Stocks soared around the world in response to dramatic efforts by governments to save the markets. As a result, investors and banking firms reacted in a positive manner, sending the DOW up.
"I think it's expected. You can't go down forever," May said.
May said it was only a matter of time before the stocks rebounded, but nobody expected it as soon as Monday, or as fast as it progressed. May went on to say the country's economy is not out of the woods yet.
"I expect over the next six to eight months, I think you'll see a certain increase as long as government action continues to do what's it's doing," May said.
Oklahoma City's mayor responded to growing concerns following the decision by Chesapeake Energy's CEO to sell most of his company stock.

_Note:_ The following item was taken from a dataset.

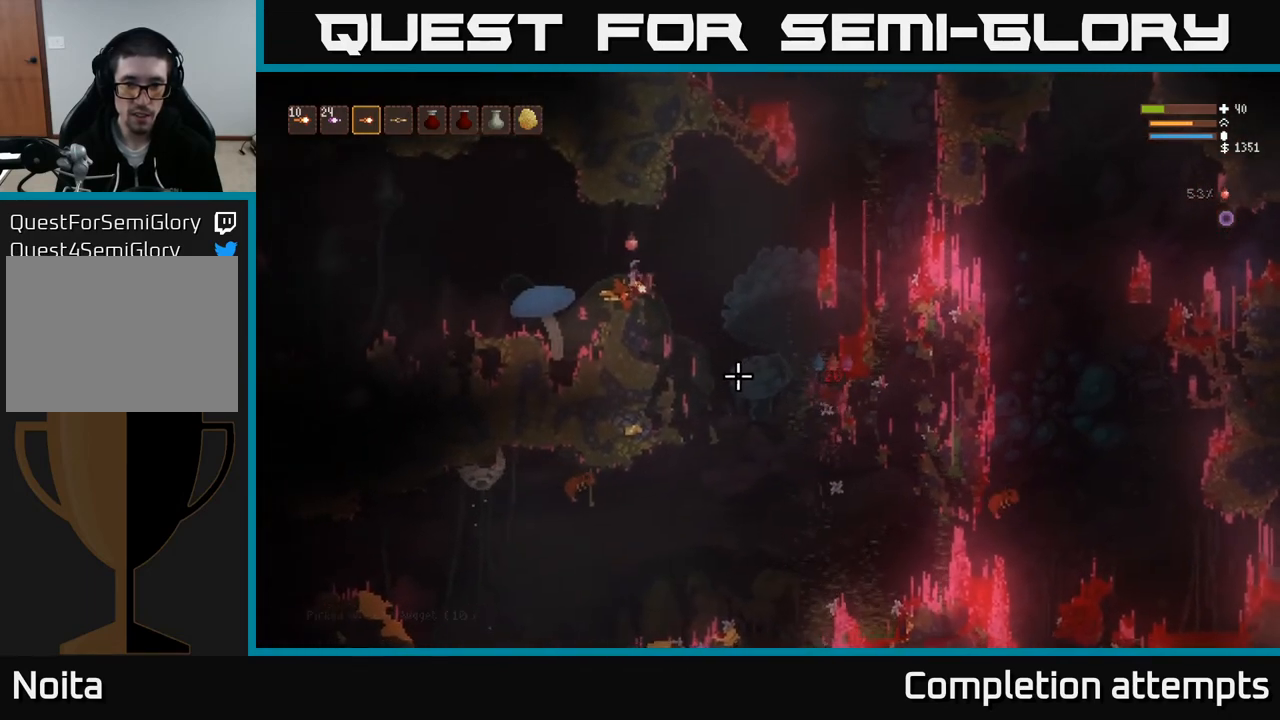
{"buttons": [], "left_stick": "center", "right_stick": "down-right", "events": [[33, "left_stick", "right"], [83, "L2", "down"], [250, "L2", "up"], [350, "R2", "down"], [433, "R2", "up"], [500, "left_stick", "center"]]}
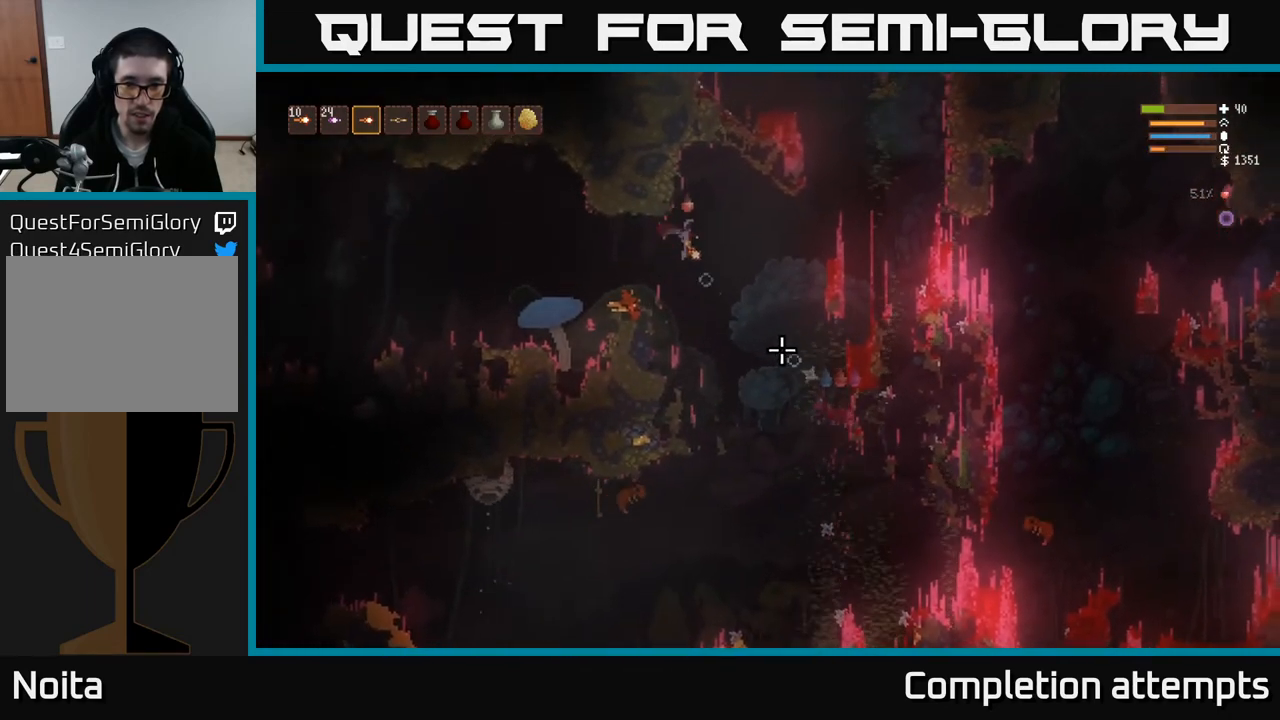
{"buttons": [], "left_stick": "center", "right_stick": "down-right", "events": [[150, "L2", "down"], [300, "L2", "up"], [300, "left_stick", "right"], [483, "left_stick", "center"]]}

"Our banks are solid, we're not seeing large numbers of people unable to pay mortgages and we've diversified our economy," Mayor Mick Cornett said. "We're not nearly as reliant on the energy sector as we once were."
In Nichols Hills, small business owners like Spencer Stone, are cautiously optimistic about the economy and his customers. He claims economic success is about planning.
"When times are good, you tend to get lazy," Stone said. "When times get tough is really when the cream rises to the top. People have to adapt and the people that think fast will make it, and those who slow down and wait for somebody to rescue them won't."
In regards to fuel prices, Dr. May said as long as demand stays where it is, he thinks prices will stay where they are within a 50 cent range for awhile.
On Tuesday, the Bush administration is expected to unveil additional sweeping measures to shore up the nation's financial system and restore confidence in it.